Naufrage (Shipwreck)
2016 Video, 9 min., b/w and sound
Naufrage (Shipwreck), 2016, opens with wide shot of a man sitting at the helm of a small fishing boat playing an oud, a traditional Middle Eastern
instrument that resembles a lute. The boat is tethered by rope to a shoreline located just outside the frame. Mounir Gouri’s video is rendered in black and white, leaving the Mediterranean Sea a
muted shade of gray.
At first, it appears that Gouri’s work remains firmly in the nostalgic register. The boat sways gently in the swelling water. The oud music drifts lightly over
the sea. The musician is patient and focused, his attention centered on his instrument, he is seemingly oblivious to the sun slowly moving toward the horizon. Then another man steps into the
frame, which widens slightly to accommodate him, standing first on land and watching the boat, a crescent star drawn in charcoal on the nuke of his neck. But the second man is different, the way
he moves is not that of a fisherman or of a traditional musician. His gestures are decisive, as though propelled by an internal sense of direction.

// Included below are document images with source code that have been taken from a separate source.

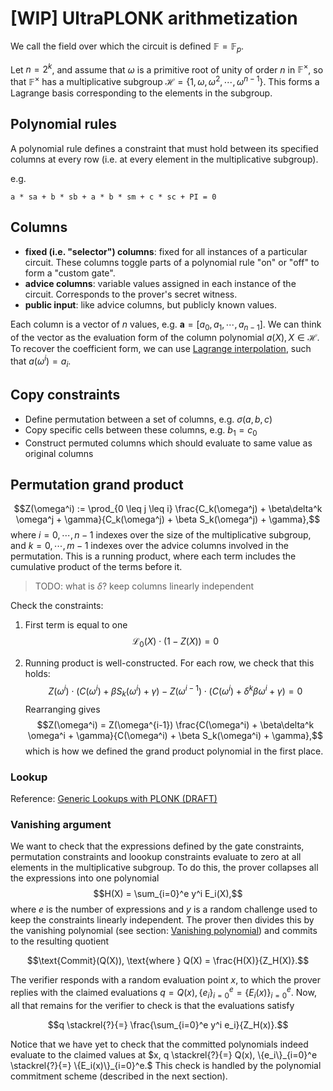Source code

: # [WIP] UltraPLONK arithmetization

We call the field over which the circuit is defined $\mathbb{F} = \mathbb{F}_p$.

Let $n = 2^k$, and assume that $\omega$ is a primitive root of unity of order $n$ in
$\mathbb{F}^\times$, so that $\mathbb{F}^\times$ has a multiplicative subgroup
$\mathcal{H} = \{1, \omega, \omega^2, \cdots, \omega^{n-1}\}$. This forms a Lagrange
basis corresponding to the elements in the subgroup.

## Polynomial rules
A polynomial rule defines a constraint that must hold between its specified columns at
every row (i.e. at every element in the multiplicative subgroup).

e.g.

```text
a * sa + b * sb + a * b * sm + c * sc + PI = 0 
```

## Columns
- **fixed (i.e. "selector") columns**: fixed for all instances of a particular circuit.
  These columns toggle parts of a polynomial rule "on" or "off" to form a "custom gate".
- **advice columns**: variable values assigned in each instance of the circuit.
  Corresponds to the prover's secret witness.
- **public input**: like advice columns, but publicly known values.

Each column is a vector of $n$ values, e.g. $\mathbf{a} = [a_0, a_1, \cdots, a_{n-1}]$. We
can think of the vector as the evaluation form of the column polynomial
$a(X), X \in \mathcal{H}.$ To recover the coefficient form, we can use
[Lagrange interpolation](polynomials.md#lagrange-interpolation), such that
$a(\omega^i) = a_i.$

## Copy constraints
- Define permutation between a set of columns, e.g. $\sigma(a, b, c)$
- Copy specific cells between these columns, e.g. $b_1 = c_0$
- Construct permuted columns which should evaluate to same value as original columns

## Permutation grand product
$$Z(\omega^i) := \prod_{0 \leq j \leq i} \frac{C_k(\omega^j) + \beta\delta^k \omega^j + \gamma}{C_k(\omega^j) + \beta S_k(\omega^j) + \gamma},$$
where $i = 0, \cdots, n-1$ indexes over the size of the multiplicative subgroup, and
$k = 0, \cdots, m-1$ indexes over the advice columns involved in the permutation. This is
a running product, where each term includes the cumulative product of the terms before it.

> TODO: what is $\delta$? keep columns linearly independent

Check the constraints:

1. First term is equal to one
   $$\mathcal{L}_0(X) \cdot (1 - Z(X)) = 0$$

2. Running product is well-constructed. For each row, we check that this holds:
   $$Z(\omega^i) \cdot{(C(\omega^i) + \beta S_k(\omega^i) + \gamma)} - Z(\omega^{i-1}) \cdot{(C(\omega^i) + \delta^k \beta \omega^i + \gamma)} = 0$$
   Rearranging gives 
   $$Z(\omega^i) = Z(\omega^{i-1}) \frac{C(\omega^i) + \beta\delta^k \omega^i + \gamma}{C(\omega^i) + \beta S_k(\omega^i) + \gamma},$$
   which is how we defined the grand product polynomial in the first place.

### Lookup
Reference: [Generic Lookups with PLONK (DRAFT)](/LTPc5f-3S0qNF6MtwD-Tdg?view)

### Vanishing argument
We want to check that the expressions defined by the gate constraints, permutation
constraints and loookup constraints evaluate to zero at all elements in the multiplicative
subgroup. To do this, the prover collapses all the expressions into one polynomial 
$$H(X) = \sum_{i=0}^e y^i E_i(X),$$
where $e$ is the number of expressions and $y$ is a random challenge used to keep the
constraints linearly independent. The prover then divides this by the vanishing polynomial
(see section: [Vanishing polynomial](polynomials.md#vanishing-polynomial)) and commits to
the resulting quotient

$$\text{Commit}(Q(X)), \text{where } Q(X) = \frac{H(X)}{Z_H(X)}.$$

The verifier responds with a random evaluation point $x,$ to which the prover replies with
the claimed evaluations $q = Q(x), \{e_i\}_{i=0}^e = \{E_i(x)\}_{i=0}^e.$ Now, all that
remains for the verifier to check is that the evaluations satisfy

$$q \stackrel{?}{=} \frac{\sum_{i=0}^e y^i e_i}{Z_H(x)}.$$

Notice that we have yet to check that the committed polynomials indeed evaluate to the
claimed values at
$x, q \stackrel{?}{=} Q(x), \{e_i\}_{i=0}^e \stackrel{?}{=} \{E_i(x)\}_{i=0}^e.$
This check is handled by the polynomial commitment scheme (described in the next section).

This second man wades out to the boat and climbs into it. His back to camera, he takes off his shirt to reveal a torso marked with works and symbols in what
appears to be charcoal. When he begins to dance, the video metamorphoses from picturesque to something stranger, more discordant. His gestures are sharp, made with straight lines, like those of a
techno dancer or a raver. His body stutters in response to the music. His performance is not graceless, but his movements do not align, they are drawn from a different repertoire.
The rest of the roughly nine-minute video is a portrait of these two men coexisting on that boat, moving with the sea. Each of them present to the moment in a
different way. Like the boat that remains tethered to a seashore that the viewer is not shown, each man is connected to an aesthetic language that is elaborated off-screen, in some other context,
either a wedding party or a warehouse concert. The work is portrait of their simultaneity in music and, also, their mutual alienation.
The work’s title begs the question: What shipwreck? The piece as a metaphor for perception of the future by the overwhelming proportion of Algeria’s youth
population. How will these young women and men synthesize the history with contemporaneity, in music or in the body? There is nowhere to go, there is nothing to do where they are, and so they go
the edge of land and improvise in the face of the disaster that has been announced.